Gedächtnis und Erinnerungen sind ein so grundlegender Bestandteil des menschlichen Daseins, dass sie uns zwar in unterschiedlichsten Formen und vielfältigsten Funktionen begegnen, aber leicht als „einfache Gegebenheiten“ nicht näher hinterfragt werden. Das Gedächtnis in all seinen Spielarten bildet aber nicht nur ein wichtiges Fundament von Religion(en), sondern ist identitätsbildend und sinnstiftend sowohl für religiöse Gemeinschaften als auch für den einzelnen Menschen.
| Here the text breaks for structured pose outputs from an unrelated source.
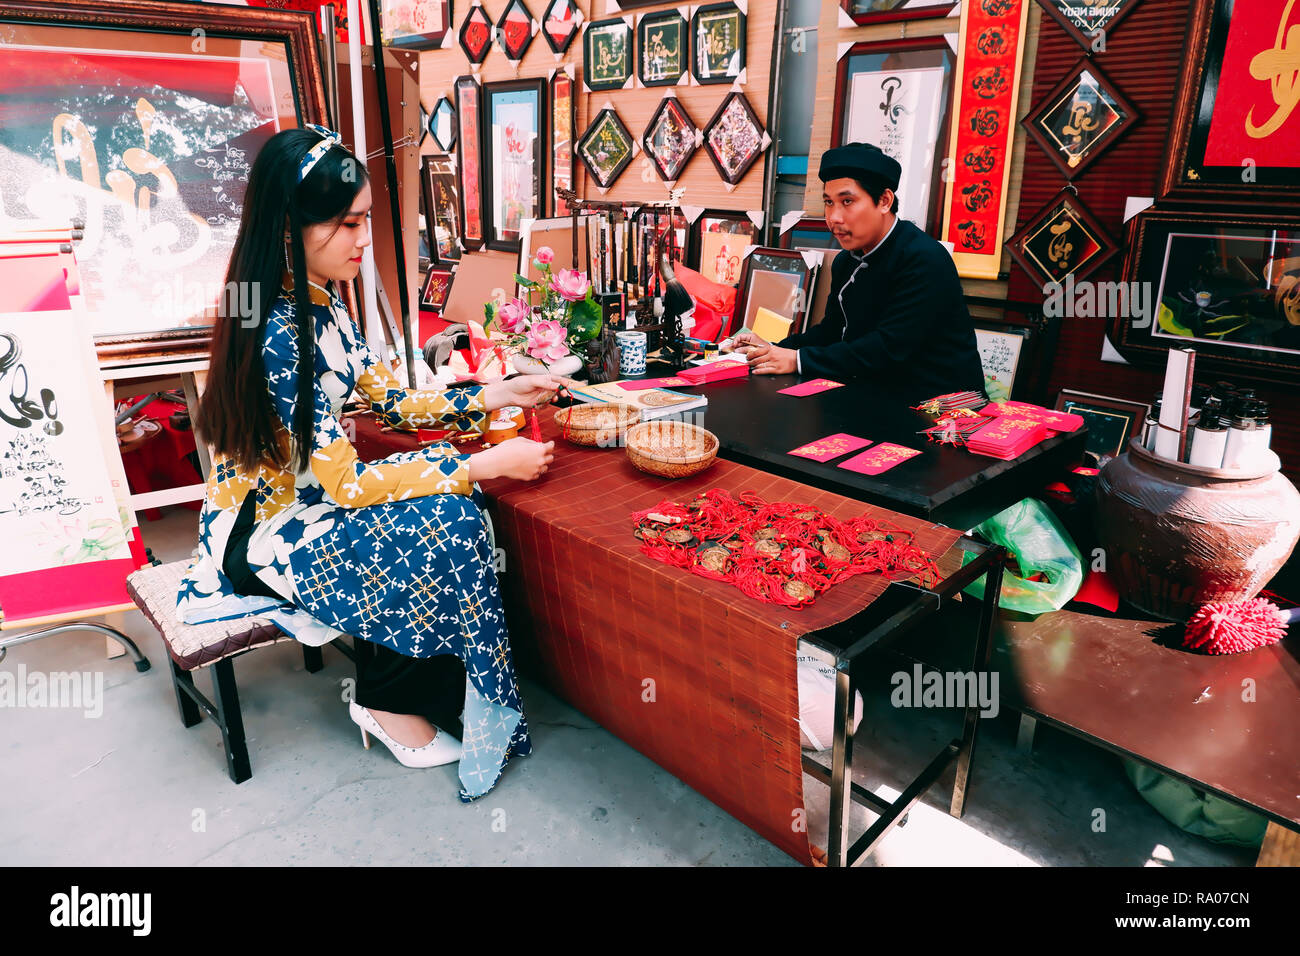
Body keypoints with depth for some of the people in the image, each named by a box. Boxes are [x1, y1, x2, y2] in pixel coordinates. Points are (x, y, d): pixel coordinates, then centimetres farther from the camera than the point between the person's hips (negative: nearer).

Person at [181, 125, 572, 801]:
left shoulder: (320, 301, 0)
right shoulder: (278, 334, -28)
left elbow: (391, 400, 6)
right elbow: (347, 484, -29)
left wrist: (496, 395, -4)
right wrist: (489, 465, -27)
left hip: (304, 502, 8)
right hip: (264, 536, -8)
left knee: (450, 516, -9)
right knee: (446, 532, -17)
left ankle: (391, 698, 6)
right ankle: (389, 704, 6)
Erst im Rückbezug auf die Vergangenheit lassen sich die gegenwärtige Identität und Gemeinschaft konstruieren.

Mündliches und schriftliches Überliefern von Erinnerungen und umgekehrt Mechanismen des Vergessens führen zu sozialen Traditionen, zu kollektiven und kulturellen Gedächtnissen (Halbwachs, Assmann u.a.). Heilige Texte und religiöse Spezialisten sind als Überlieferungsträger ebenso zu nennen wie Gedächtnisorte oder z.B. kalendarische Ordnungen der Zeit. In den Prozess des Erinnerns ist immer der gesamte Mensch mit seiner Umgebung eingebunden: Der Mensch benutzt nicht nur sein Gedächtnis, sondern hält Erinnerungen in Büchern, Musik, Kunst, Architektur etc. fest, um abstraktes Wissen oder konkrete Wahrnehmungen zu konservieren. Hierbei ist die Erinnerung aber keine objektive Beobachterin, sondern unterliegt Konstruktions- und Transformationsprozessen. Das Abrufen und Aktualisieren von Gedächtnisinhalten, gleich ob im Ritual oder in individueller Selbstvergewisserung, bedeutet Erneuerung der Erinnerung durch fortwährend neue Interpretation. Kontinuität und Wandel sind gleichermaßen auf die Tradition bezogen.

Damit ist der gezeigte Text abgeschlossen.